During early Asian trading hours, officials from South Korea and Japan reported that North Korea fired a ballistic missile that crossed over Japan’s northern island of Hokkaido and launched into the Pacific Ocean. This came after a day the regime threatened to “sink” Japan and turn the US into “ashes and darkness” over their supporting stance on additional sanctions imposed by the UN Security Council on Monday. In response to the latest nuclear test, which could easily reach the US Pacific territory of Guam, the Secretary of State Rex Tillerson said that “new measures” should be taken against Pyongyang.
The dollar index ticked down by 0.17%, from a high of 92.10 to a low of 91.92, but it immediately rose to 92.03 as investors were getting used to North Korea’s actions with the regime having already fired more than a dozen missiles this year.
The safe-haven yen and swiss franc posted short-lived gains versus the dollar. Dollar/yen touched a session-low of 109.54 but managed to climb to 110.48 afterwards, while dollar/swissie retreated to 0.9612 before it jumped to 0.9637.
Gold, which is positively correlated with rising geopolitical tensions, moved up by 0.36% to $1,334.16 per ounce but fell immediately to $1,329.67.

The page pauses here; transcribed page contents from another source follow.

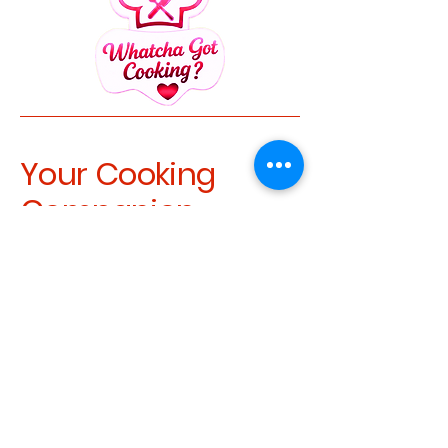
Your Cooking
Companion
recipes@whatchagotcooking.com
Whatcha Got Cooking (1)
Privacy Policy
Accessibility Statement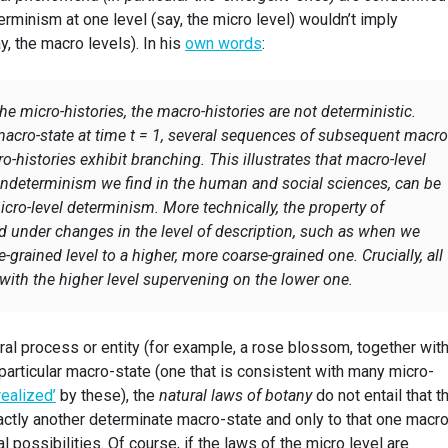
eterminism at one level (say, the micro level) wouldn’t imply
y, the macro levels). In his
own words
:
 the micro-histories, the macro-histories are not deterministic.
macro-state at time t = 1, several sequences of subsequent macro
o-histories exhibit branching. This illustrates that macro-level
indeterminism we find in the human and social sciences, can be
ro-level determinism. More technically, the property of
d under changes in the level of description, such as when we
grained level to a higher, more coarse-grained one. Crucially, all
t with the higher level supervening on the lower one.
ural process or entity (for example, a rose blossom, together with
 particular macro-state (one that is consistent with many micro-
realized’
by these), the
natural laws of botany
do not entail that t
ctly another determinate macro-state and only to that one macro
al possibilities. Of course, if the laws of the micro level are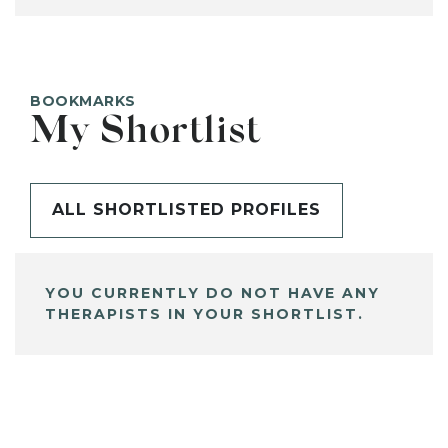
BOOKMARKS
My Shortlist
ALL SHORTLISTED PROFILES
YOU CURRENTLY DO NOT HAVE ANY
THERAPISTS IN YOUR SHORTLIST.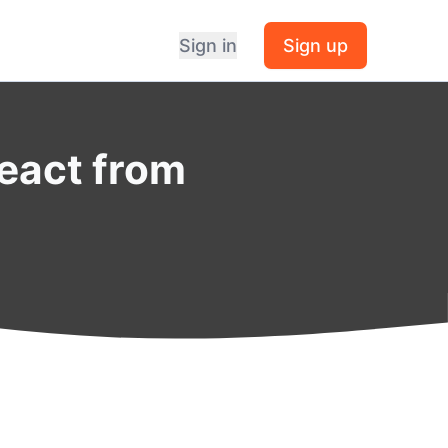
Sign in
Sign up
React from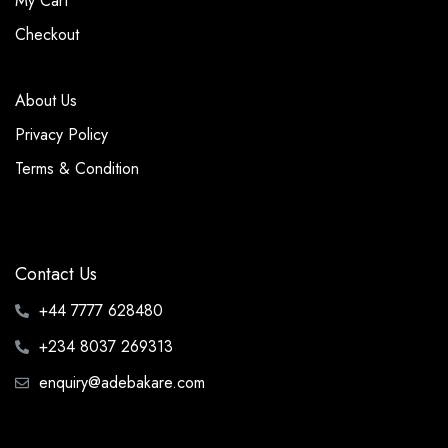
My Cart
Checkout
About Us
Privacy Policy
Terms & Condition
Contact Us
+44 7777 628480
+234 8037 269313
enquiry@adebakare.com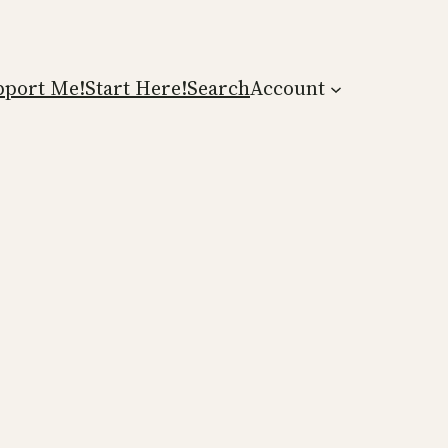
pport Me!
Start Here!
Search
Account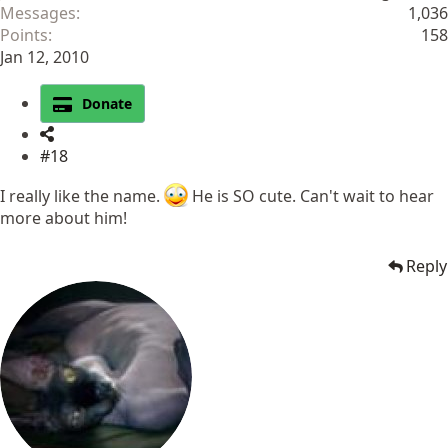
Messages
1,036
Points
158
Jan 12, 2010
Donate
#18
I really like the name.
He is SO cute. Can't wait to hear
more about him!
Reply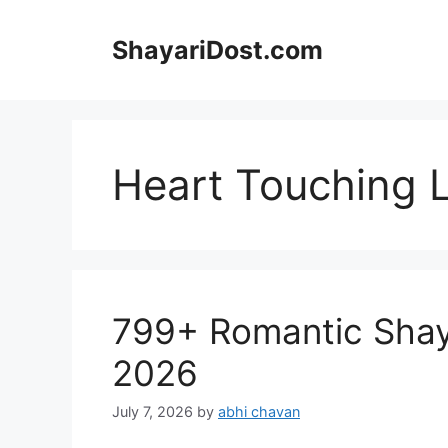
Skip
to
ShayariDost.com
content
Heart Touching 
799+ Romantic Shayari
2026
July 7, 2026
by
abhi chavan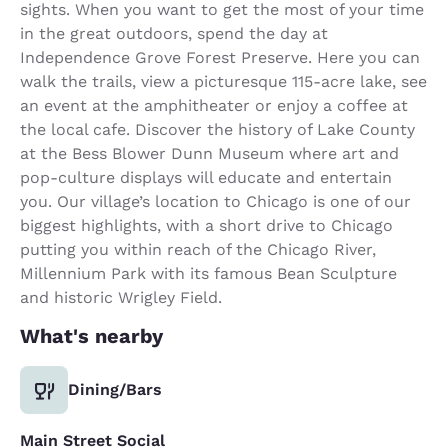
sights. When you want to get the most of your time
in the great outdoors, spend the day at
Independence Grove Forest Preserve. Here you can
walk the trails, view a picturesque 115-acre lake, see
an event at the amphitheater or enjoy a coffee at
the local cafe. Discover the history of Lake County
at the Bess Blower Dunn Museum where art and
pop-culture displays will educate and entertain
you. Our village’s location to Chicago is one of our
biggest highlights, with a short drive to Chicago
putting you within reach of the Chicago River,
Millennium Park with its famous Bean Sculpture
and historic Wrigley Field.
What's nearby
Dining/Bars
Main Street Social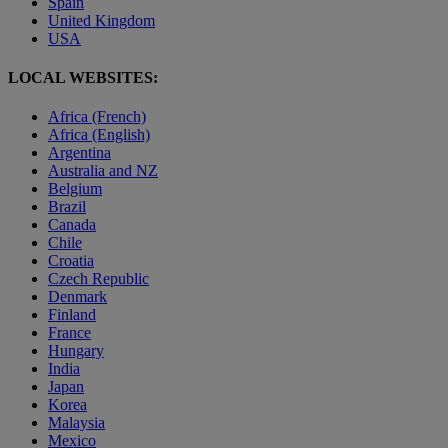
Spain
United Kingdom
USA
LOCAL WEBSITES:
Africa (French)
Africa (English)
Argentina
Australia and NZ
Belgium
Brazil
Canada
Chile
Croatia
Czech Republic
Denmark
Finland
France
Hungary
India
Japan
Korea
Malaysia
Mexico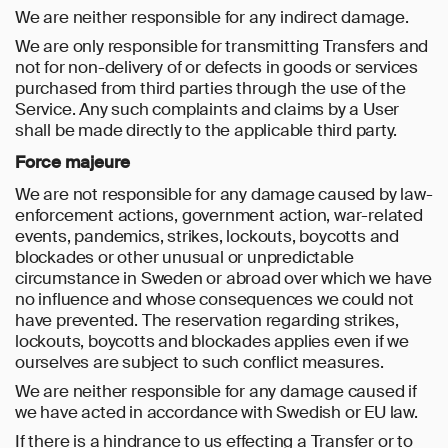
We are neither responsible for any indirect damage.
We are only responsible for transmitting Transfers and
not for non-delivery of or defects in goods or services
purchased from third parties through the use of the
Service. Any such complaints and claims by a User
shall be made directly to the applicable third party.
Force majeure
We are not responsible for any damage caused by law-
enforcement actions, government action, war-related
events, pandemics, strikes, lockouts, boycotts and
blockades or other unusual or unpredictable
circumstance in Sweden or abroad over which we have
no influence and whose consequences we could not
have prevented. The reservation regarding strikes,
lockouts, boycotts and blockades applies even if we
ourselves are subject to such conflict measures.
We are neither responsible for any damage caused if
we have acted in accordance with Swedish or EU law.
If there is a hindrance to us effecting a Transfer or to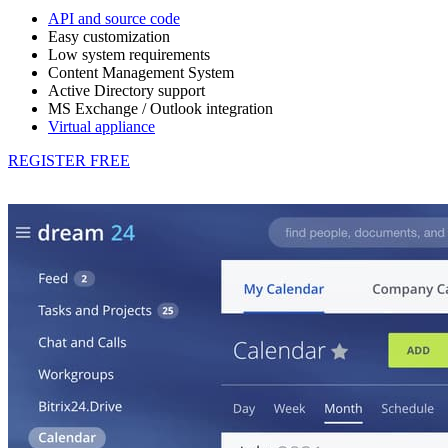
API and source code
Easy customization
Low system requirements
Content Management System
Active Directory support
MS Exchange / Outlook integration
Virtual appliance
REGISTER FREE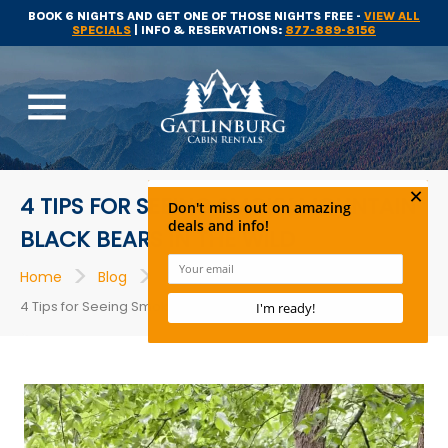
BOOK 6 NIGHTS AND GET ONE OF THOSE NIGHTS FREE -
VIEW ALL
SPECIALS
| INFO & RESERVATIONS:
877-889-8156
menu
4 TIPS FOR SEEING SMOKY MOUNTAIN
BLACK BEARS IN THE WILD
>
>
>
Home
Blog
Things to Do
4 Tips for Seeing Smoky Mountain Black Bears in the Wild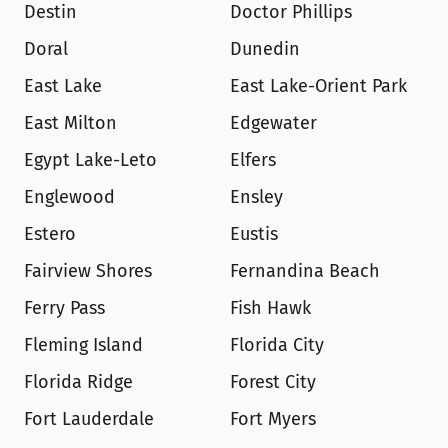
Destin
Doctor Phillips
Doral
Dunedin
East Lake
East Lake-Orient Park
East Milton
Edgewater
Egypt Lake-Leto
Elfers
Englewood
Ensley
Estero
Eustis
Fairview Shores
Fernandina Beach
Ferry Pass
Fish Hawk
Fleming Island
Florida City
Florida Ridge
Forest City
Fort Lauderdale
Fort Myers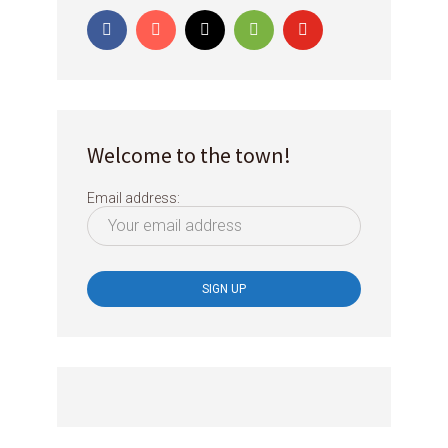
Welcome to the town!
Email address: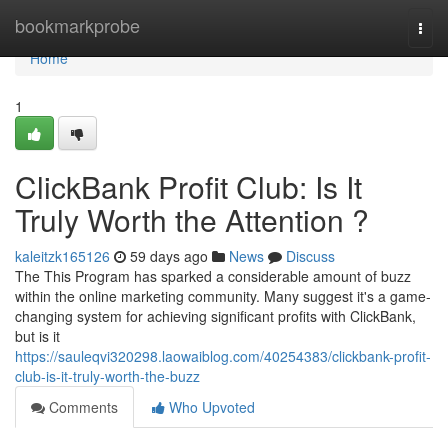
Home
bookmarkprobe
Togg
navi
Home
1
ClickBank Profit Club: Is It
Truly Worth the Attention ?
kaleitzk165126
59 days ago
News
Discuss
The This Program has sparked a considerable amount of buzz
within the online marketing community. Many suggest it's a game-
changing system for achieving significant profits with ClickBank,
but is it
https://sauleqvi320298.laowaiblog.com/40254383/clickbank-profit-
club-is-it-truly-worth-the-buzz
Comments
Who Upvoted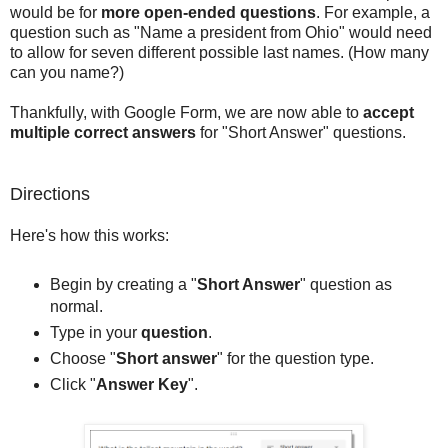
would be for
more open-ended questions
. For example, a
question such as "Name a president from Ohio" would need
to allow for seven different possible last names. (How many
can you name?)
Thankfully, with Google Form, we are now able to
accept
multiple correct answers
for "Short Answer" questions.
Directions
Here's how this works:
Begin by creating a "
Short Answer
" question as
normal.
Type in your
question
.
Choose "
Short answer
" for the question type.
Click "
Answer Key
".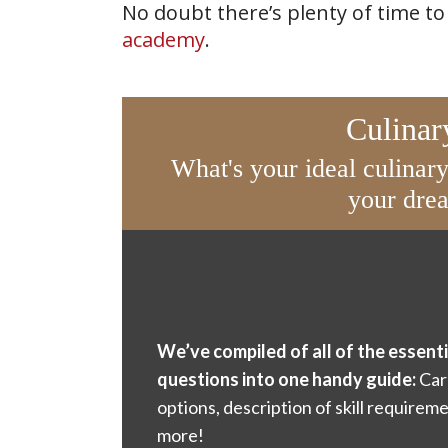
No doubt there’s plenty of time to
academy
.
Culinar
What's your ideal culinar
your drea
We’ve compiled of all of the essenti
questions into one handy guide:
Car
options, description of skill requirem
more!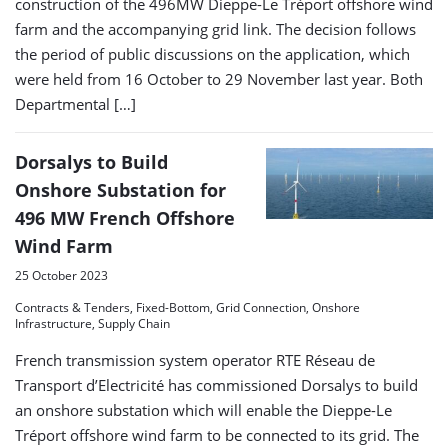
construction of the 496MW Dieppe-Le Tréport offshore wind
farm and the accompanying grid link. The decision follows
the period of public discussions on the application, which
were held from 16 October to 29 November last year. Both
Departmental […]
Dorsalys to Build
Onshore Substation for
496 MW French Offshore
Wind Farm
25 October 2023
Contracts & Tenders, Fixed-Bottom, Grid Connection, Onshore
Infrastructure, Supply Chain
French transmission system operator RTE Réseau de
Transport d’Electricité has commissioned Dorsalys to build
an onshore substation which will enable the Dieppe-Le
Tréport offshore wind farm to be connected to its grid. The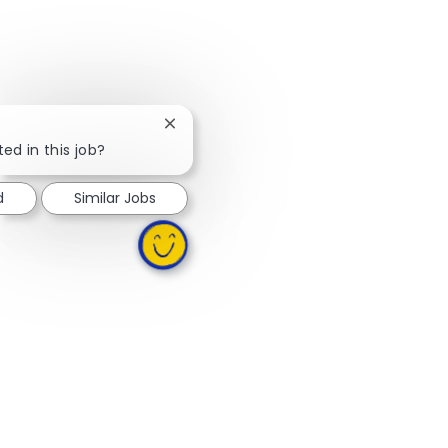
Close chatbot notification
ed in this job?
d
Similar Jobs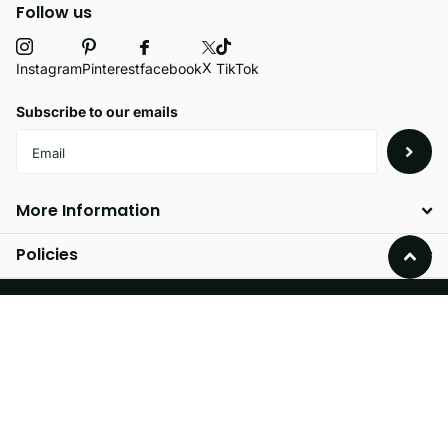
Follow us
X
facebook
Instagram
Pinterest
TikTok
Subscribe to our emails
More Information
Policies
©
2026
Velvetio,
Powered by Shopify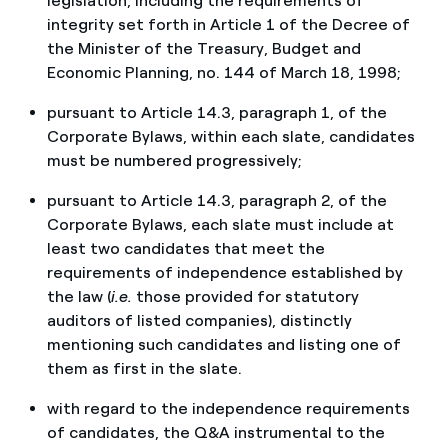
legislation, including the requirements of
integrity set forth in Article 1 of the Decree of
the Minister of the Treasury, Budget and
Economic Planning, no. 144 of March 18, 1998;
pursuant to Article 14.3, paragraph 1, of the
Corporate Bylaws, within each slate, candidates
must be numbered progressively;
pursuant to Article 14.3, paragraph 2, of the
Corporate Bylaws, each slate must include at
least two candidates that meet the
requirements of independence established by
the law (
i.e.
those provided for statutory
auditors of listed companies), distinctly
mentioning such candidates and listing one of
them as first in the slate.
with regard to the independence requirements
of candidates, the Q&A instrumental to the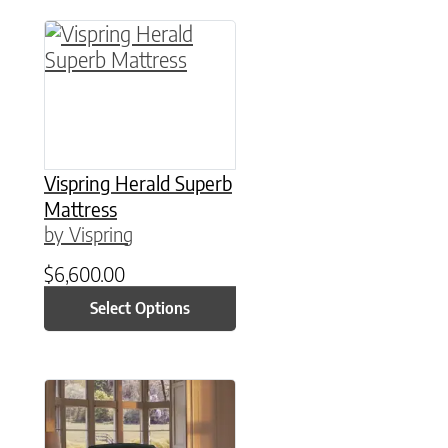
This product has multiple variants. The option
Vispring Herald Superb
Mattress
by Vispring
$
6,600.00
Select Options
This product has multiple variants. The option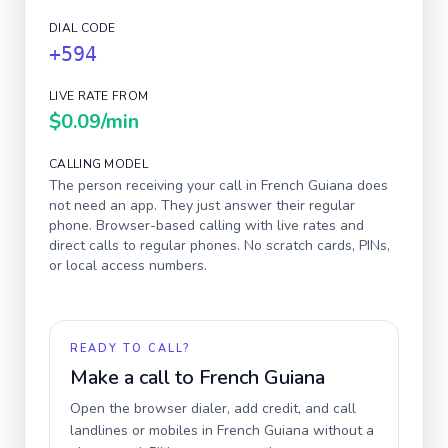
DIAL CODE
+594
LIVE RATE FROM
$0.09
/min
CALLING MODEL
The person receiving your call in
French Guiana
does
not need an app. They just answer their regular
phone. Browser-based calling with live rates and
direct calls to regular phones. No scratch cards, PINs,
or local access numbers.
READY TO CALL?
Make a call to
French Guiana
Open the browser dialer, add credit, and call
landlines or mobiles in
French Guiana
without a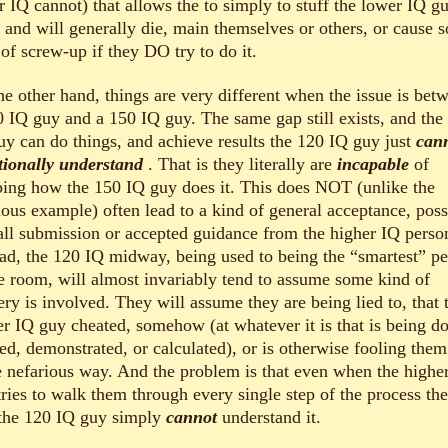
r IQ cannot) that allows the to simply to stuff the lower IQ g
t and will generally die, main themselves or others, or cause 
of screw-up if they DO try to do it.
he other hand, things are very different when the issue is bet
0 IQ guy and a 150 IQ guy. The same gap still exists, and the
uy can do things, and achieve results the 120 IQ guy just
can
tionally understand
. That is they literally are
incapable
of
ping how the 150 IQ guy does it. This does NOT (unlike the
ious example) often lead to a kind of general acceptance, poss
all submission or accepted guidance from the higher IQ perso
ead, the 120 IQ midway, being used to being the “smartest” p
he room, will almost invariably tend to assume some kind of
ery is involved. They will assume they are being lied to, that 
er IQ guy cheated, somehow (at whatever it is that is being d
ed, demonstrated, or calculated), or is otherwise fooling them
 nefarious way. And the problem is that even when the highe
tries to walk them through every single step of the process th
 the 120 IQ guy simply
cannot
understand it.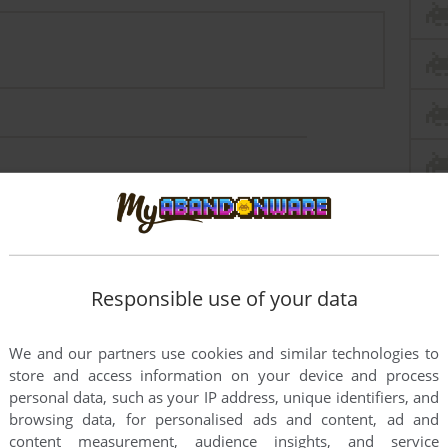
rs to run the game or comment anything you'd like. If
mo 2 (Windows 3.x), read the
abandonware guide
first!
Responsible use of your data
We and our partners use cookies and similar technologies to
store and access information on your device and process
personal data, such as your IP address, unique identifiers, and
browsing data, for personalised ads and content, ad and
content measurement, audience insights, and service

Throughout the day, markets will be focused to see whether August US retail sales and industrial production released later today would come lower relative to the previous month, as forecasts suggest, after consumer prices, published on Thursday, showed a surprising upward movement and increased the odds for a third rate hike this year. Note that inflation rose from 1.7% to 1.9% on a yearly basis, in August, while analysts anticipated price growth to touch 1.8%
The pound continued its uptrend breaking above the $1.34 key-level for the first time this year after the BOE meeting minutes published yesterday hinted a potential rate hike in the “coming months”. The MPC members, with the majority voting for rates to remain steady at the moment, supported that if economic conditions evolve in line with the central bank’s projections, a tighter monetary policy might be needed to drive inflation, which currently stands at 2.9%, back to the BOE’s target of 2%.
The euro posted little gains, edging up to $1.1924. The German Finance Minister Wolfgang Schaeuble supported in a newspaper interview early today that the ECB should approach its exit from ultra-easy monetary policy in caution in order to avoid any potential noise in financial markets.
The aussie was weaker versus the greenback as investors were forming their bets for rate increases in the US, slipping by 0.11% to $0.7996.
The kiwi surged by 0.30% on the day to $0.7242 after manufacturing PMI readings for the month of August increased by 2.5 points to 55.4 following two consecutive months of declines. Moreover, the currency found support on the latest election polls which showed that the leading National Party moved to the front position.
Dollar/loonie was slightly up at $1.2171. Oil prices headed lower during the Asian session, negatively affecting the oil-linked loonie. WTI crude was down by 0.66% at $49.56 per barrel and Brent fell by 0.50% to $55.20.